Dr Magnani, of Imperial College London, added: “Around half of breast cancers are diagnosed in women over 65, which means that with treatment advances we may be able to make breast cancer a chronic disease, and enable people to reach a normal life expectancy.”
About 70% of all breast cancers are ER positive.
That means the cancer cells contain a receptor for the hormone oestrogen. It is this hormone which fuels the tumours – helping them spread or return after treatment.
After surgery, women with ER positive breast cancer are offered one of two drugs – tamoxifen or aromatose inhibitors.
But both these treatments stop working in a third of patients.
Scientists and doctors have long been puzzled about why.
Now they have found that in patients taking aromatase inhibitors, their tumours had increased production of aromatase in the cancer cells.
Miraculously, these tumours appear to do this by increasing the number of their aromatase genes, in a process called amplification.
This allows these cancer cells to effectively produce their own oestrogen- make their own fuel supply – without relying on external sources.
The study of 150 breast cancer patients has been hailed as hugely significant.
That’s because currently, when an aromatose inhibitor stops working in a patient, doctors will usually just try another aromotose inhibitor.
The new findings suggest that this could be “useless” in some women.
Instead, these women could be moved straight onto different treatments which could help save their lives by making their condition chronic.
Experts are now working on a test to see if a woman’s tumour has started to increase aromatase production, and make its own oestrogen.
Dr Magnani explained: “In many cases when an aromatase inhibitor stops working in a patient, doctors will try another type of aromatase inhibitor.
“However, our research suggests that if the patient’s cancer has started to make their own aromatase, this second drug would be useless.

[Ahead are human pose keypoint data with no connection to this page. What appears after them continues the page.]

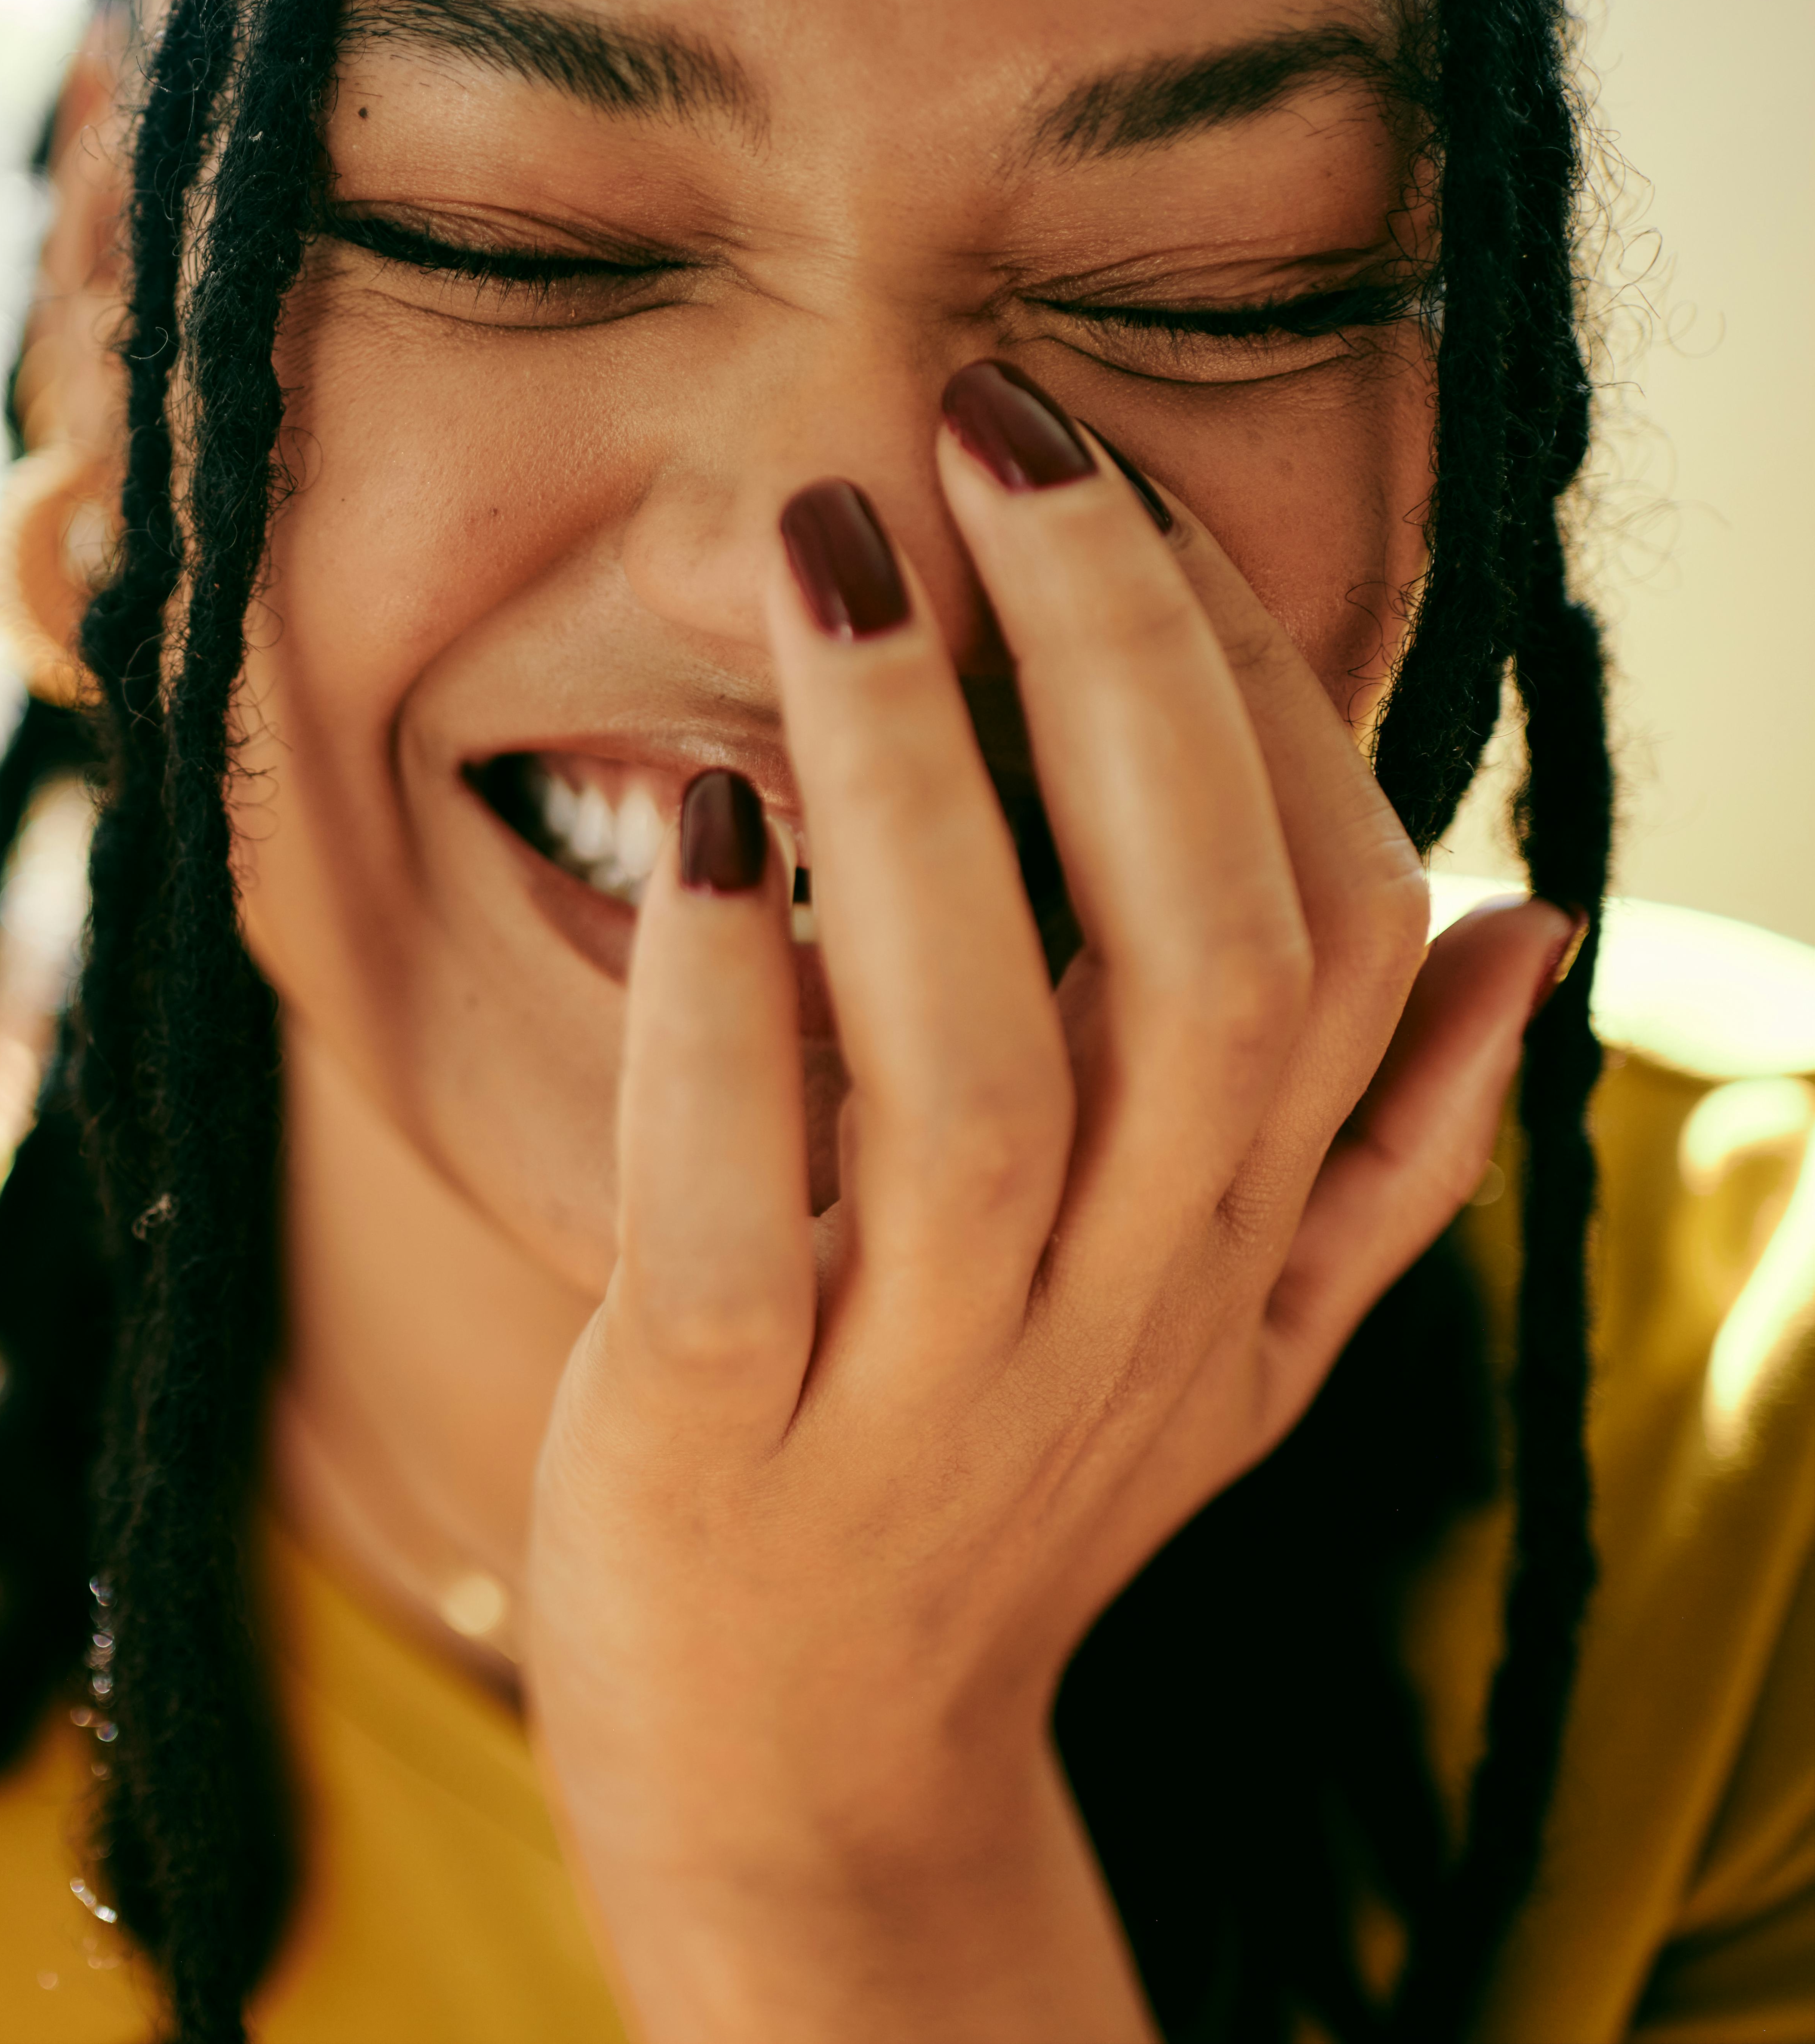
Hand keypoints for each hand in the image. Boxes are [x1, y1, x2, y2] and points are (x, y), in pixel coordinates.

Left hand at [522, 367, 1579, 2041]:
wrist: (815, 1784)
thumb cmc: (1005, 1508)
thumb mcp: (1234, 1356)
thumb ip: (1381, 1157)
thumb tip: (1513, 918)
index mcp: (1233, 1251)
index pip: (1316, 925)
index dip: (1243, 690)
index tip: (1115, 492)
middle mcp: (1116, 1302)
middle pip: (1195, 958)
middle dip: (1116, 675)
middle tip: (995, 430)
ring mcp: (921, 1380)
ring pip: (980, 1063)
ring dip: (918, 791)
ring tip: (833, 552)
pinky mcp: (713, 1435)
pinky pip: (731, 1215)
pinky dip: (721, 1022)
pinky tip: (700, 839)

This is why we need a test to identify these patients.”
Dr Magnani added that, in the meantime, doctors should take a second sample of the tumour, called a biopsy, if and when the cancer returns.
He said: “At the moment, patients often only have one biopsy, when they are first diagnosed. However, if they had a second biopsy when the cancer returns, this will give us vital information about how the cancer has evolved and the treatment options available.”

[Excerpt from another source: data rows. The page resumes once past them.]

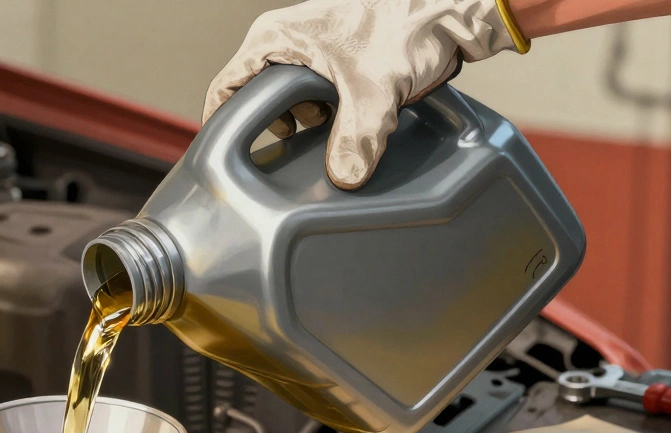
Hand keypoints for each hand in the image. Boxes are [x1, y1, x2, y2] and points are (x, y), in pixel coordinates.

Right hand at [203, 0, 521, 188]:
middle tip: (297, 146)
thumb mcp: (375, 92)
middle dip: (276, 127)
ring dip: (304, 122)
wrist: (450, 8)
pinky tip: (346, 123)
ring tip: (330, 130)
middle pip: (255, 98)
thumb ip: (355, 139)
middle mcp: (285, 40)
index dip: (221, 126)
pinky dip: (324, 113)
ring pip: (287, 99)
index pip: (225, 87)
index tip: (226, 162)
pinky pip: (312, 94)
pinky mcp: (334, 56)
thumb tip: (343, 178)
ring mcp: (309, 47)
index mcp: (275, 38)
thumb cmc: (407, 25)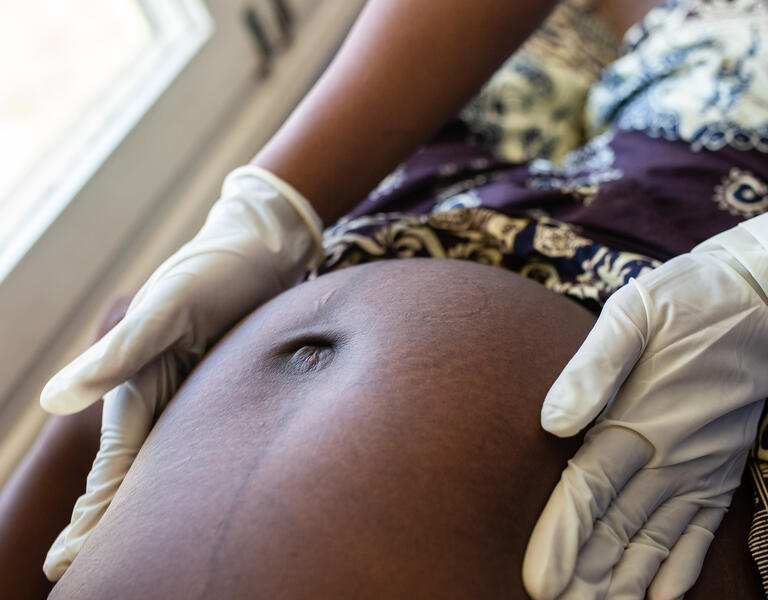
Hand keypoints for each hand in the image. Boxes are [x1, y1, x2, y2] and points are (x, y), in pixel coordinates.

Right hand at [40, 165, 323, 579]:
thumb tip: (54, 401)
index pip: (114, 468)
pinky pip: (209, 448)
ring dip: (151, 512)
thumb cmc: (213, 272)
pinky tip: (203, 506)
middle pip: (134, 478)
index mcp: (137, 386)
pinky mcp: (231, 395)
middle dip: (111, 527)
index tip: (65, 563)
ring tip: (138, 556)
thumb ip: (118, 355)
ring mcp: (195, 401)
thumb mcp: (167, 309)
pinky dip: (197, 481)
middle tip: (81, 575)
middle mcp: (161, 400)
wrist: (261, 253)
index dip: (93, 517)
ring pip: (170, 469)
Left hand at [522, 215, 767, 598]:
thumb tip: (552, 422)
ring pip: (655, 541)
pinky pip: (700, 531)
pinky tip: (663, 598)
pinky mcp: (720, 469)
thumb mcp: (633, 315)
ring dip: (624, 582)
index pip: (589, 492)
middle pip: (617, 530)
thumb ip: (592, 369)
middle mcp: (669, 456)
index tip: (538, 581)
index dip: (561, 538)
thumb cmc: (688, 302)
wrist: (762, 298)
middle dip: (585, 575)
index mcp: (638, 421)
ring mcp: (700, 468)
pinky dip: (681, 569)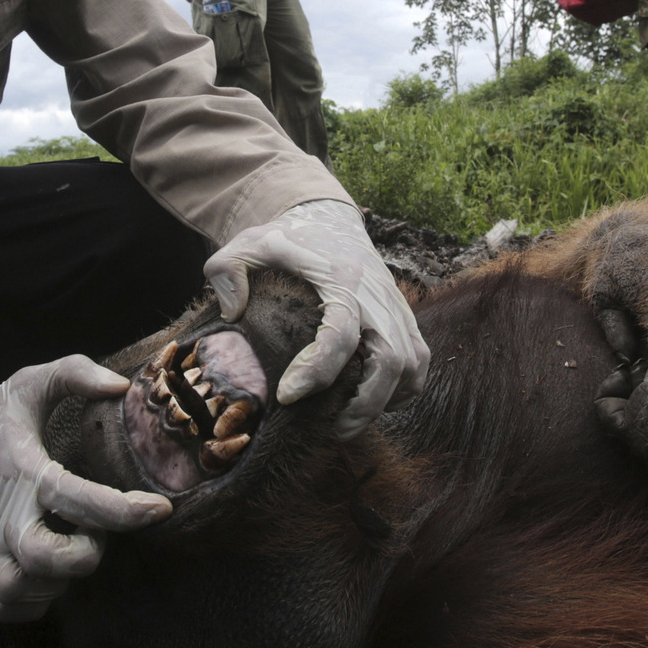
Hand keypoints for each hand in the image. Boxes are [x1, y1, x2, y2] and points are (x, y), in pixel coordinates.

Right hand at [0, 357, 172, 621]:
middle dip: (84, 553)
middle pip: (45, 559)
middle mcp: (5, 520)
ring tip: (70, 546)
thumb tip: (120, 386)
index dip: (123, 511)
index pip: (75, 500)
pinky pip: (12, 608)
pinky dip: (37, 601)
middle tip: (95, 534)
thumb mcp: (31, 382)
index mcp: (25, 474)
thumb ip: (75, 373)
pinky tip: (51, 573)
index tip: (159, 509)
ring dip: (61, 579)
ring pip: (26, 591)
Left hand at [203, 199, 428, 438]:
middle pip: (391, 360)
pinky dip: (404, 389)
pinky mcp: (404, 315)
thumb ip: (226, 268)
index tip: (287, 397)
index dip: (316, 371)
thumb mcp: (249, 242)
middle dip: (364, 404)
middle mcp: (377, 295)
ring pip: (412, 364)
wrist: (330, 219)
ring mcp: (396, 306)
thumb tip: (231, 313)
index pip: (340, 334)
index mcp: (341, 277)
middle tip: (330, 428)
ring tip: (348, 420)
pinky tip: (374, 402)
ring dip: (386, 401)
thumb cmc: (287, 237)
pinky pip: (421, 359)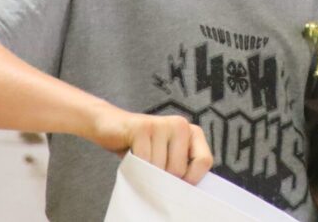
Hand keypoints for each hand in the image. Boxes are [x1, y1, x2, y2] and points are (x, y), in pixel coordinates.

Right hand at [92, 106, 212, 183]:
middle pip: (179, 169)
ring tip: (141, 161)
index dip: (190, 179)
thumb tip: (187, 195)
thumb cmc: (144, 147)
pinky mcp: (142, 128)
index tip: (176, 184)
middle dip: (163, 178)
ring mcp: (162, 124)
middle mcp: (181, 124)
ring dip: (147, 172)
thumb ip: (182, 167)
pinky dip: (136, 166)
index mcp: (192, 132)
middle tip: (152, 169)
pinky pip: (143, 161)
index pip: (204, 161)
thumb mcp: (168, 156)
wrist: (113, 126)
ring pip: (160, 167)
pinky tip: (132, 156)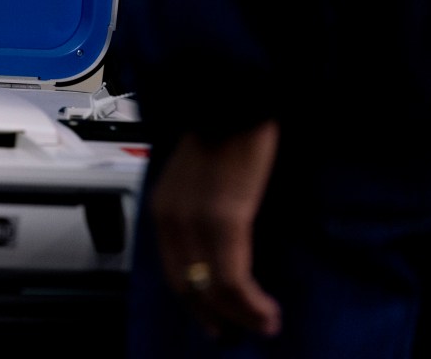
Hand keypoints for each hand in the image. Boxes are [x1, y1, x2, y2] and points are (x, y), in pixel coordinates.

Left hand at [151, 120, 282, 337]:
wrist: (233, 98)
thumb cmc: (223, 132)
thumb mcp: (199, 177)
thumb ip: (200, 208)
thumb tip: (219, 242)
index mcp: (163, 208)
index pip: (173, 270)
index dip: (195, 301)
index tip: (215, 320)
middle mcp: (171, 218)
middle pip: (188, 286)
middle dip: (213, 317)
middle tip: (237, 333)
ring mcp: (195, 220)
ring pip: (212, 288)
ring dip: (240, 316)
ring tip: (264, 326)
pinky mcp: (223, 218)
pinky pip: (232, 277)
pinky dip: (250, 303)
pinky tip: (267, 312)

Dr Richard Berks, Senior Research Communications Officer at charity Breast Cancer Now, said it was “now critical we find ways to spot, at an early stage, whether a person’s breast cancer is becoming resistant to treatment so that they can be moved onto more effective options.”
Carolyn Rogers, Clinical Nurse Specialist at charity Breast Cancer Care, added: “For many women one of the biggest fears after breast cancer treatment is the cancer returning.
“So any research that could help shed some light on why drugs taken to help prevent recurrence may stop working is valuable.
“While this is a small and early study, it is an indication we are constantly growing our understanding of the complexities of breast cancer.”